Output the data below in full, character for character.

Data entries
§ §
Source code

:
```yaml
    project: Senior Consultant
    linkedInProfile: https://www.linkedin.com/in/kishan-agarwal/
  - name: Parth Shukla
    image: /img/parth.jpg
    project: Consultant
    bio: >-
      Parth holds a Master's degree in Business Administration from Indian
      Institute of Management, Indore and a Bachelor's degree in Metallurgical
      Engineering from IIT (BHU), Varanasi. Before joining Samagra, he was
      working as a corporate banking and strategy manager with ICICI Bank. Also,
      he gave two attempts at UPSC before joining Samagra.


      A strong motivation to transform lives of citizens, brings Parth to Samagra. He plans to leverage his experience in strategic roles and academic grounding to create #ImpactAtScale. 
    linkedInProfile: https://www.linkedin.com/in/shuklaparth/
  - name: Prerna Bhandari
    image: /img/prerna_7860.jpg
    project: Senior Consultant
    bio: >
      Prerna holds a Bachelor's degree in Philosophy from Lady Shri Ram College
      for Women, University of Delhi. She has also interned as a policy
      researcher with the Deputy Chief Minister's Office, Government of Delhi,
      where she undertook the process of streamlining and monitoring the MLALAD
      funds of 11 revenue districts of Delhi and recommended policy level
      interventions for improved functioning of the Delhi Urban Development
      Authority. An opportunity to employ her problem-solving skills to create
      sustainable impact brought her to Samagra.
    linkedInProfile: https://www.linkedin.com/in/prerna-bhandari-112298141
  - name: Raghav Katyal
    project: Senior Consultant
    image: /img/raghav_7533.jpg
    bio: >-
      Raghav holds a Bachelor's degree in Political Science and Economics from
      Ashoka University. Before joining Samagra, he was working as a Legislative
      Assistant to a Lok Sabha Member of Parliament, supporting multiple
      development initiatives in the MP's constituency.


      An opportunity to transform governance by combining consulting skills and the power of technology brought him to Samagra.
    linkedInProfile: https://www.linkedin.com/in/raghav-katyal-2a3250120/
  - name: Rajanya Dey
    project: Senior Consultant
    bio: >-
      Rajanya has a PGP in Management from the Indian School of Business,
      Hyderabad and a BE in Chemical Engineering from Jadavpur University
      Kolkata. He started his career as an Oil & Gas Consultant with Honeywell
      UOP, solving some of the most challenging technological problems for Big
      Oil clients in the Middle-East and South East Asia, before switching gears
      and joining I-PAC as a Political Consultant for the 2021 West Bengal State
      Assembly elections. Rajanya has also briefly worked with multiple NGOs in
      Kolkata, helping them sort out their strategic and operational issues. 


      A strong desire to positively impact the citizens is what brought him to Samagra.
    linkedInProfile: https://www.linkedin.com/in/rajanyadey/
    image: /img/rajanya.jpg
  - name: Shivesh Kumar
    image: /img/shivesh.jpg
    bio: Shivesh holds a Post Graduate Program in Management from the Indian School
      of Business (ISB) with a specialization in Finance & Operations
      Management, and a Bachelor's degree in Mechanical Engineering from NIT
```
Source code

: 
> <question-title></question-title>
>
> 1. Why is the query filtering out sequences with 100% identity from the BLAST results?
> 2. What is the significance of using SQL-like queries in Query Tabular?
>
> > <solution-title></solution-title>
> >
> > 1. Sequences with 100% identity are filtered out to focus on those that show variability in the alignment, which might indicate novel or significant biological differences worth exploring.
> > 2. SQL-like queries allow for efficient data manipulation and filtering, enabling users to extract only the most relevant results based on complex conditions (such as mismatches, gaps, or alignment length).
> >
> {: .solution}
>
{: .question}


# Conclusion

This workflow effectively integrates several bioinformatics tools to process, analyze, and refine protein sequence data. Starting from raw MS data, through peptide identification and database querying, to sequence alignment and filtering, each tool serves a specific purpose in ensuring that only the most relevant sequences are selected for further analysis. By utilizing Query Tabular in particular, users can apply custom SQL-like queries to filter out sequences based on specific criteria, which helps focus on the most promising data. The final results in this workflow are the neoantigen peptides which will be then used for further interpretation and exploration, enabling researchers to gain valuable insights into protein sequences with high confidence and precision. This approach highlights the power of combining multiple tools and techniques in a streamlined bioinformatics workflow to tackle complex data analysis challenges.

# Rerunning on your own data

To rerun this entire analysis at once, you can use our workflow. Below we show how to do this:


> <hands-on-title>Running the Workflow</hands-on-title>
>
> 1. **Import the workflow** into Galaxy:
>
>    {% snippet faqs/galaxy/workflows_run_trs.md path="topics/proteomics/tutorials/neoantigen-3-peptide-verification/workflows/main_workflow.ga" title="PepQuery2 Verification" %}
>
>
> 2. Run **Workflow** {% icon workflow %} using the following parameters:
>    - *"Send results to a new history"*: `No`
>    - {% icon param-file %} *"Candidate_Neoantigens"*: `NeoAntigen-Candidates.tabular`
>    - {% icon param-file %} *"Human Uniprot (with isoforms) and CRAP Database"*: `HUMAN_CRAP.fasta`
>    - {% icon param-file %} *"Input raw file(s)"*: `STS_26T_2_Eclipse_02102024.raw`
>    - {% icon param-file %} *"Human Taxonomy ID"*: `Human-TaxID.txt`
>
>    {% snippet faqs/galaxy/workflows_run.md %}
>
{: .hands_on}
§ §
OUTPUT FOR THIS EXERCISE –
Source code

:
```yaml
    project: Senior Consultant
    linkedInProfile: https://www.linkedin.com/in/kishan-agarwal/
  - name: Parth Shukla
    image: /img/parth.jpg
    project: Consultant
    bio: >-
      Parth holds a Master's degree in Business Administration from Indian
      Institute of Management, Indore and a Bachelor's degree in Metallurgical
      Engineering from IIT (BHU), Varanasi. Before joining Samagra, he was
      working as a corporate banking and strategy manager with ICICI Bank. Also,
      he gave two attempts at UPSC before joining Samagra.


      A strong motivation to transform lives of citizens, brings Parth to Samagra. He plans to leverage his experience in strategic roles and academic grounding to create #ImpactAtScale. 
    linkedInProfile: https://www.linkedin.com/in/shuklaparth/
  - name: Prerna Bhandari
    image: /img/prerna_7860.jpg
    project: Senior Consultant
    bio: >
      Prerna holds a Bachelor's degree in Philosophy from Lady Shri Ram College
      for Women, University of Delhi. She has also interned as a policy
      researcher with the Deputy Chief Minister's Office, Government of Delhi,
      where she undertook the process of streamlining and monitoring the MLALAD
      funds of 11 revenue districts of Delhi and recommended policy level
      interventions for improved functioning of the Delhi Urban Development
      Authority. An opportunity to employ her problem-solving skills to create
      sustainable impact brought her to Samagra.
    linkedInProfile: https://www.linkedin.com/in/prerna-bhandari-112298141
  - name: Raghav Katyal
    project: Senior Consultant
    image: /img/raghav_7533.jpg
    bio: >-
      Raghav holds a Bachelor's degree in Political Science and Economics from
      Ashoka University. Before joining Samagra, he was working as a Legislative
      Assistant to a Lok Sabha Member of Parliament, supporting multiple
      development initiatives in the MP's constituency.


      An opportunity to transform governance by combining consulting skills and the power of technology brought him to Samagra.
    linkedInProfile: https://www.linkedin.com/in/raghav-katyal-2a3250120/
  - name: Rajanya Dey
    project: Senior Consultant
    bio: >-
      Rajanya has a PGP in Management from the Indian School of Business,
      Hyderabad and a BE in Chemical Engineering from Jadavpur University
      Kolkata. He started his career as an Oil & Gas Consultant with Honeywell
      UOP, solving some of the most challenging technological problems for Big
      Oil clients in the Middle-East and South East Asia, before switching gears
      and joining I-PAC as a Political Consultant for the 2021 West Bengal State
      Assembly elections. Rajanya has also briefly worked with multiple NGOs in
      Kolkata, helping them sort out their strategic and operational issues. 


      A strong desire to positively impact the citizens is what brought him to Samagra.
    linkedInProfile: https://www.linkedin.com/in/rajanyadey/
    image: /img/rajanya.jpg
  - name: Shivesh Kumar
    image: /img/shivesh.jpg
    bio: Shivesh holds a Post Graduate Program in Management from the Indian School
      of Business (ISB) with a specialization in Finance & Operations
      Management, and a Bachelor's degree in Mechanical Engineering from NIT
```
Source code

: 
> <question-title></question-title>
>
> 1. Why is the query filtering out sequences with 100% identity from the BLAST results?
> 2. What is the significance of using SQL-like queries in Query Tabular?
>
> > <solution-title></solution-title>
> >
> > 1. Sequences with 100% identity are filtered out to focus on those that show variability in the alignment, which might indicate novel or significant biological differences worth exploring.
> > 2. SQL-like queries allow for efficient data manipulation and filtering, enabling users to extract only the most relevant results based on complex conditions (such as mismatches, gaps, or alignment length).
> >
> {: .solution}
>
{: .question}


# Conclusion

This workflow effectively integrates several bioinformatics tools to process, analyze, and refine protein sequence data. Starting from raw MS data, through peptide identification and database querying, to sequence alignment and filtering, each tool serves a specific purpose in ensuring that only the most relevant sequences are selected for further analysis. By utilizing Query Tabular in particular, users can apply custom SQL-like queries to filter out sequences based on specific criteria, which helps focus on the most promising data. The final results in this workflow are the neoantigen peptides which will be then used for further interpretation and exploration, enabling researchers to gain valuable insights into protein sequences with high confidence and precision. This approach highlights the power of combining multiple tools and techniques in a streamlined bioinformatics workflow to tackle complex data analysis challenges.

# Rerunning on your own data

To rerun this entire analysis at once, you can use our workflow. Below we show how to do this:


> <hands-on-title>Running the Workflow</hands-on-title>
>
> 1. **Import the workflow** into Galaxy:
>
>    {% snippet faqs/galaxy/workflows_run_trs.md path="topics/proteomics/tutorials/neoantigen-3-peptide-verification/workflows/main_workflow.ga" title="PepQuery2 Verification" %}
>
>
> 2. Run **Workflow** {% icon workflow %} using the following parameters:
>    - *"Send results to a new history"*: `No`
>    - {% icon param-file %} *"Candidate_Neoantigens"*: `NeoAntigen-Candidates.tabular`
>    - {% icon param-file %} *"Human Uniprot (with isoforms) and CRAP Database"*: `HUMAN_CRAP.fasta`
>    - {% icon param-file %} *"Input raw file(s)"*: `STS_26T_2_Eclipse_02102024.raw`
>    - {% icon param-file %} *"Human Taxonomy ID"*: `Human-TaxID.txt`
>
>    {% snippet faqs/galaxy/workflows_run.md %}
>
{: .hands_on}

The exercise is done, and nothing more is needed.